In Idaho v. M.H. and T.D., the state sought to defend its exclusion of Medicaid coverage for sex-reassignment surgery. The patients in this case were 20 years old.
In North Carolina v. Kadel, the state sought to protect its decision to exclude from state health insurance coverage for teachers and other state employees “treatments leading to or in connection with sex changes or modifications and related care.”
The West Virginia v. Anderson petition asked the court to protect the state’s decision to exclude coverage under Medicaid expenses “for certain surgeries that treat gender dysphoria.”
The Oklahoma v. Fowler case asked whether a state could refuse to “alter its official certificate documenting a person’s sex at birth to represent that person’s current gender identity.”
Also on June 30, the Supreme Court denied the petitions of transgender youth and their parents in two states (Tennessee and Kentucky) seeking the right to receive gender-affirming treatment. The Tennessee case, Williams v. Tennessee, was the appeal brought by the patient-parent plaintiffs in the Skrmetti case. But instead of taking the plaintiffs’ appeal, the court took the state’s appeal. The Doe v. Kentucky case was appealed by the ACLU and the National Center for LGBTQ Rights on behalf of seven minors and their parents.
Conversion therapy case
Meanwhile, the Supreme Court in March accepted Chiles v. Colorado for review, an appeal from a Christian therapist challenging Colorado’s ban on conversion therapy for minors. The therapist, Kaley Chiles, said she works only “with voluntary clients who determine the goals that they have for themselves.”

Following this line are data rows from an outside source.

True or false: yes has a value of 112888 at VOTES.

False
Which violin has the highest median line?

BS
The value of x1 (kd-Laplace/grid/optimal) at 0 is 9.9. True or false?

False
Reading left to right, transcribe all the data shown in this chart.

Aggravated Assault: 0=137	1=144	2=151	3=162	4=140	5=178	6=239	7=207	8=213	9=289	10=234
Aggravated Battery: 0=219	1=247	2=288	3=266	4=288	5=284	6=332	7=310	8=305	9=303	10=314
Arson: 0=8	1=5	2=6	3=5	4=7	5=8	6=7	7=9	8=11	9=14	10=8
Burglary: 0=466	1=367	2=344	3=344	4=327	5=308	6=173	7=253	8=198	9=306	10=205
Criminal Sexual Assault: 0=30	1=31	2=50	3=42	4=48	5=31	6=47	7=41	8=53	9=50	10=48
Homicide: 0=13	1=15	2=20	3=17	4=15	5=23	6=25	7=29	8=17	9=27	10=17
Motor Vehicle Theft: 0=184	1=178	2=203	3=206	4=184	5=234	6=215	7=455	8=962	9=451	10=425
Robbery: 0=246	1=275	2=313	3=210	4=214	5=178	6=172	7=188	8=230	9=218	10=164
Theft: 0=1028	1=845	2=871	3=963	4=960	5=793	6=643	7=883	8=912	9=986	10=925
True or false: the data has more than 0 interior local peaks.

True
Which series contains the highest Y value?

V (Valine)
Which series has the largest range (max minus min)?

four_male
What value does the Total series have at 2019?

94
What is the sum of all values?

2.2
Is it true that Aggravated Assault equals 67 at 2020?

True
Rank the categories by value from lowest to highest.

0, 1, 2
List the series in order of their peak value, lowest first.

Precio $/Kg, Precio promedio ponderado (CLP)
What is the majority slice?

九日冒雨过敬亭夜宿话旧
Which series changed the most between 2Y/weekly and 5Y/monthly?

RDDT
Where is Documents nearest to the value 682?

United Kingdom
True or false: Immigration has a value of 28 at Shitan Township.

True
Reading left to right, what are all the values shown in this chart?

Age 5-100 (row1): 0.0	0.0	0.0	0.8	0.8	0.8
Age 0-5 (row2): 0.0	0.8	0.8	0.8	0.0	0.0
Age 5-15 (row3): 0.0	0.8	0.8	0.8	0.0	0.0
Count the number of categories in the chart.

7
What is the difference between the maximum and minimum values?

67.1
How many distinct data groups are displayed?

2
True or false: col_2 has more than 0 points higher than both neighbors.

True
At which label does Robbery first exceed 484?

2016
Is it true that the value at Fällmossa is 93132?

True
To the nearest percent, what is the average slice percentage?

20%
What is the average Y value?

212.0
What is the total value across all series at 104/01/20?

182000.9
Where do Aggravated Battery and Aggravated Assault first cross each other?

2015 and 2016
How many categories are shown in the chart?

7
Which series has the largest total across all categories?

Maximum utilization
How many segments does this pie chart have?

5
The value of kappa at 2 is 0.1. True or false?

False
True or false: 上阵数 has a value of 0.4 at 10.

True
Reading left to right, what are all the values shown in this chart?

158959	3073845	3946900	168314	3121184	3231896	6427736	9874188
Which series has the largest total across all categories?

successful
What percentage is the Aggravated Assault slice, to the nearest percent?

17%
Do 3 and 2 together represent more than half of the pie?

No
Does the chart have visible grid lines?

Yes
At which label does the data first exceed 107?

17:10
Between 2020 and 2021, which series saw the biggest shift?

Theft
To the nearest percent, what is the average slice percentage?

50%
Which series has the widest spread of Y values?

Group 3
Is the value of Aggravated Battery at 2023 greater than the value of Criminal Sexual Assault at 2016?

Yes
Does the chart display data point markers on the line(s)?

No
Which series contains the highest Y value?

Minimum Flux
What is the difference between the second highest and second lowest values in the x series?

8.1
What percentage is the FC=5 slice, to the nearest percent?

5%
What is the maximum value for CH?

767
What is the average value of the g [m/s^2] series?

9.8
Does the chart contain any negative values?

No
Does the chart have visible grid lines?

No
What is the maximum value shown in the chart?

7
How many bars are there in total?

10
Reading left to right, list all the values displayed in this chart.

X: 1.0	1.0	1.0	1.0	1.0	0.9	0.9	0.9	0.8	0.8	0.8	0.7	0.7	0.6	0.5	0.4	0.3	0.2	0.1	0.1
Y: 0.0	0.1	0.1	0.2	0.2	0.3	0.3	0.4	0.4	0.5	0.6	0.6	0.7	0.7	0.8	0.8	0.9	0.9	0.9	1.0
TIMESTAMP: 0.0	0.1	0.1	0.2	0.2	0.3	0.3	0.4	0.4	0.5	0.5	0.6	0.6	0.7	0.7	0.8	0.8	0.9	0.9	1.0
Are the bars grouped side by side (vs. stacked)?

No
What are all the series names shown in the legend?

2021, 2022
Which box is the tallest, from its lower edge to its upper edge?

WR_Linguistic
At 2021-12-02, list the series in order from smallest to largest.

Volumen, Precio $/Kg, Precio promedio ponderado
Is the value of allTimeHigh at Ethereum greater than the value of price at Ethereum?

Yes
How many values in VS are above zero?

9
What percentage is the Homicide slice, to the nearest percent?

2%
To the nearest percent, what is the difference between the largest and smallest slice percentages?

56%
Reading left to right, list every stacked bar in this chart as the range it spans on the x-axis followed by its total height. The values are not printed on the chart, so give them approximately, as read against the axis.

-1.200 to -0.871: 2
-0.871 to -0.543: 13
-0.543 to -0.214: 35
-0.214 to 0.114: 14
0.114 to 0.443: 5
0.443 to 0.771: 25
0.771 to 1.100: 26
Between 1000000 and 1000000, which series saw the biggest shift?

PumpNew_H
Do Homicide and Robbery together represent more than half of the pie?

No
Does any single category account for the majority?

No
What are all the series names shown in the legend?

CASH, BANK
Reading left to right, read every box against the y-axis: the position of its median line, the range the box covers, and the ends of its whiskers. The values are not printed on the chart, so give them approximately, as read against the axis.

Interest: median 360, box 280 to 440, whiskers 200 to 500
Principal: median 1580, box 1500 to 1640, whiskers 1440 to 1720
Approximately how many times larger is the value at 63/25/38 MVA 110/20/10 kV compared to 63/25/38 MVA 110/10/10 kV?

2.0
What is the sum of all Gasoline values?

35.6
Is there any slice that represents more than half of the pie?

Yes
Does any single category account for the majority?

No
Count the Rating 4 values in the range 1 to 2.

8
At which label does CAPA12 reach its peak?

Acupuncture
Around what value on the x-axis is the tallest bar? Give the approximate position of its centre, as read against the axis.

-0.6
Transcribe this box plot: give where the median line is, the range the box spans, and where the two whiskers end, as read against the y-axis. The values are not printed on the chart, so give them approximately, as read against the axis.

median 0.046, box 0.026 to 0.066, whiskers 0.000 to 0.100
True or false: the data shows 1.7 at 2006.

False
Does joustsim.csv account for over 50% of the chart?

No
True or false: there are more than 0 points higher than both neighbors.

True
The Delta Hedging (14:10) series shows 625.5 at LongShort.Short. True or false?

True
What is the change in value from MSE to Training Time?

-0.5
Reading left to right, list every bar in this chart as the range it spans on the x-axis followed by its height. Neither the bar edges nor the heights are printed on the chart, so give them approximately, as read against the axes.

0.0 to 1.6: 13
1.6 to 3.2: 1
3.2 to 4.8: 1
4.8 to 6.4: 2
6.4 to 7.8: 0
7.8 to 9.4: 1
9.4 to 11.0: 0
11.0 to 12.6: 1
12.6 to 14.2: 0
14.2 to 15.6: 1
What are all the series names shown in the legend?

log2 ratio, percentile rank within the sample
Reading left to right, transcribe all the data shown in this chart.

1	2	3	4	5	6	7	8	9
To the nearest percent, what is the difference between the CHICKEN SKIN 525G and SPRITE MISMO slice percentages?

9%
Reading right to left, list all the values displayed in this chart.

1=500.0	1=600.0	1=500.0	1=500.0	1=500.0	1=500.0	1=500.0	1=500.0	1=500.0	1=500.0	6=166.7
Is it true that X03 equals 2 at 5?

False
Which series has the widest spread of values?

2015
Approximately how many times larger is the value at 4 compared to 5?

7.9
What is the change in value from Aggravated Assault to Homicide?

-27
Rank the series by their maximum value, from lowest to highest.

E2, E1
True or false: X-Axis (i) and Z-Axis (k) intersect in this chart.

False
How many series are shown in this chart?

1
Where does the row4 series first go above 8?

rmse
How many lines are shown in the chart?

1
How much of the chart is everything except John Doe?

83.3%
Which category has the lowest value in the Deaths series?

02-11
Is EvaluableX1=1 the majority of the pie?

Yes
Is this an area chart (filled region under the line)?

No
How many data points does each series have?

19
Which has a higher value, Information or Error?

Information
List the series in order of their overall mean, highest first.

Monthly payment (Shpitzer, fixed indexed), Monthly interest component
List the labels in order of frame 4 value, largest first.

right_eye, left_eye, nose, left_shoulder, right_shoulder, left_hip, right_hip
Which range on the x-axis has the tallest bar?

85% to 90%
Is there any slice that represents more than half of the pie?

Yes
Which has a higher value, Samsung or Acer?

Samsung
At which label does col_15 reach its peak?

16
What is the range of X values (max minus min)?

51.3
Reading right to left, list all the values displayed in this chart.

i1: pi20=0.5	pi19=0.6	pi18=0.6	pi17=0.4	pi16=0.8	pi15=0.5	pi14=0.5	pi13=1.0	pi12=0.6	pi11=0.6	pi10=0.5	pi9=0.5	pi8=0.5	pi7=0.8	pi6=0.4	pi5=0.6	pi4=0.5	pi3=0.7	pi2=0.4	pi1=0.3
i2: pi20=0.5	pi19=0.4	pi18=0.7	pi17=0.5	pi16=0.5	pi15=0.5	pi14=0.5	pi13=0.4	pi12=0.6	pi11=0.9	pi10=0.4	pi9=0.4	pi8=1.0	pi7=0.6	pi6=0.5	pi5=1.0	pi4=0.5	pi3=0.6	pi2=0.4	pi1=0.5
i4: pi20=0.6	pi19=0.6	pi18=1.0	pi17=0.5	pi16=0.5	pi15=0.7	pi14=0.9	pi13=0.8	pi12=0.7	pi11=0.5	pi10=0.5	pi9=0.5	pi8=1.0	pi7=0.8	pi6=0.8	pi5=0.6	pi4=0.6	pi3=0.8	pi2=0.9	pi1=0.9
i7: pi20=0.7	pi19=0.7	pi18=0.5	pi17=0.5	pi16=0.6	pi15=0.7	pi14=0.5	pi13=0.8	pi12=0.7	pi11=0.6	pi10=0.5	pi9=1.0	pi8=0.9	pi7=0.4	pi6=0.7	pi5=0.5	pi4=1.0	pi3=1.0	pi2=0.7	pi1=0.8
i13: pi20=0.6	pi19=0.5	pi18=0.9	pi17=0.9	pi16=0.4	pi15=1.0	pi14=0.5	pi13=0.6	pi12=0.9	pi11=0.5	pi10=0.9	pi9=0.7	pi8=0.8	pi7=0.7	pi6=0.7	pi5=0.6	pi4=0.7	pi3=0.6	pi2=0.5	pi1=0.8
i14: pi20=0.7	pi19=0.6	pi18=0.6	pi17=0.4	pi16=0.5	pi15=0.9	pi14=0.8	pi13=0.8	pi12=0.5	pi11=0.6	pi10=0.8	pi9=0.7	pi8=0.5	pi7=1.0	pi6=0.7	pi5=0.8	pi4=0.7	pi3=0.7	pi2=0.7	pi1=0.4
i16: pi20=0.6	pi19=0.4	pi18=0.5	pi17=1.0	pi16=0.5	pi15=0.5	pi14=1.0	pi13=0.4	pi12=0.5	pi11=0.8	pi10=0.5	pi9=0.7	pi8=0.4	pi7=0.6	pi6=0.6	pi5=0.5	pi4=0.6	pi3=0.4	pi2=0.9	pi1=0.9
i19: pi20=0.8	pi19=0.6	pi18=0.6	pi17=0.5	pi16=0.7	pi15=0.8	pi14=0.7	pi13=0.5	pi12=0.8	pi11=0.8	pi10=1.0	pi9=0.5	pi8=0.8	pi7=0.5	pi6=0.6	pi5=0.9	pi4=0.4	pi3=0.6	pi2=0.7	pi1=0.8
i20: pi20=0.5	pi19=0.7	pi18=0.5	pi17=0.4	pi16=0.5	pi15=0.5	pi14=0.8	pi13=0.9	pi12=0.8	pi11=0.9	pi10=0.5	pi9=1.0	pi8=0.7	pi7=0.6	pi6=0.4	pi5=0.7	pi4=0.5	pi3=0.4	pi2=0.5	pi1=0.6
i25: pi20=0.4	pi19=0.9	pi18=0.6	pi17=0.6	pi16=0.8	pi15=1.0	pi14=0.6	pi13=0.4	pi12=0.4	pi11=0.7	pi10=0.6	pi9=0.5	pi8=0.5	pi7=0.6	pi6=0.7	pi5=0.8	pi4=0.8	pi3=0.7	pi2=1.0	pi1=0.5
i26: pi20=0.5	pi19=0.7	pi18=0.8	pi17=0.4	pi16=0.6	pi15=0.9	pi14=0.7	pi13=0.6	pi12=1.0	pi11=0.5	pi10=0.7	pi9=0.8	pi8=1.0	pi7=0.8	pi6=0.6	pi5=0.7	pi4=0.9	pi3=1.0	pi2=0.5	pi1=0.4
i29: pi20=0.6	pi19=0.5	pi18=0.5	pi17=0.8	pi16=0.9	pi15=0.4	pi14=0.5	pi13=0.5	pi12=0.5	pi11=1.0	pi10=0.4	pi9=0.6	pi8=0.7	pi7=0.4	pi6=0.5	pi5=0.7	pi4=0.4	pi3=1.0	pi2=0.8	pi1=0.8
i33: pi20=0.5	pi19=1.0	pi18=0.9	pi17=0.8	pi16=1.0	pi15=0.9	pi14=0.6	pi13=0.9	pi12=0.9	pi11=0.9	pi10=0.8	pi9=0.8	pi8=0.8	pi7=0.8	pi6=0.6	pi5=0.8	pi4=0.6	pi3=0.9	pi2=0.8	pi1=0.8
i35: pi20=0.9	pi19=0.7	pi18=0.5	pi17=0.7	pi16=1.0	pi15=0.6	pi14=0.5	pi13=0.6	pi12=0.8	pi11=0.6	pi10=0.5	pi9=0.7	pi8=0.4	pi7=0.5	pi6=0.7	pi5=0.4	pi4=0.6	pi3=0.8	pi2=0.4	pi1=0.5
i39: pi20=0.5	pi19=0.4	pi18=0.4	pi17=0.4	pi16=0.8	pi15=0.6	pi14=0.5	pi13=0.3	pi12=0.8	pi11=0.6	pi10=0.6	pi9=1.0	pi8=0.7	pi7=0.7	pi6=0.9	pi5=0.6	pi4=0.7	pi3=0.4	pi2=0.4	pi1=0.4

That case likely will be argued in the fall.
Conversion therapy seeks to change someone’s sexual orientation or gender identity. It has been widely debunked by major medical organizations and several states, including California, have bans on such treatments for minors.
“If clients are content with their sexual orientation or gender identity, Chiles does not ‘try to help [them] change their attractions, behavior, or identity’ but instead helps them develop other therapeutic goals,” says Chiles’ petition, written by the anti-LGBTQ Alliance Defending Freedom.
Colorado’s brief opposing the appeal notes that the state ban is based on “overwhelming evidence that efforts to change a child’s sexual orientation or gender identity are unsafe and ineffective.”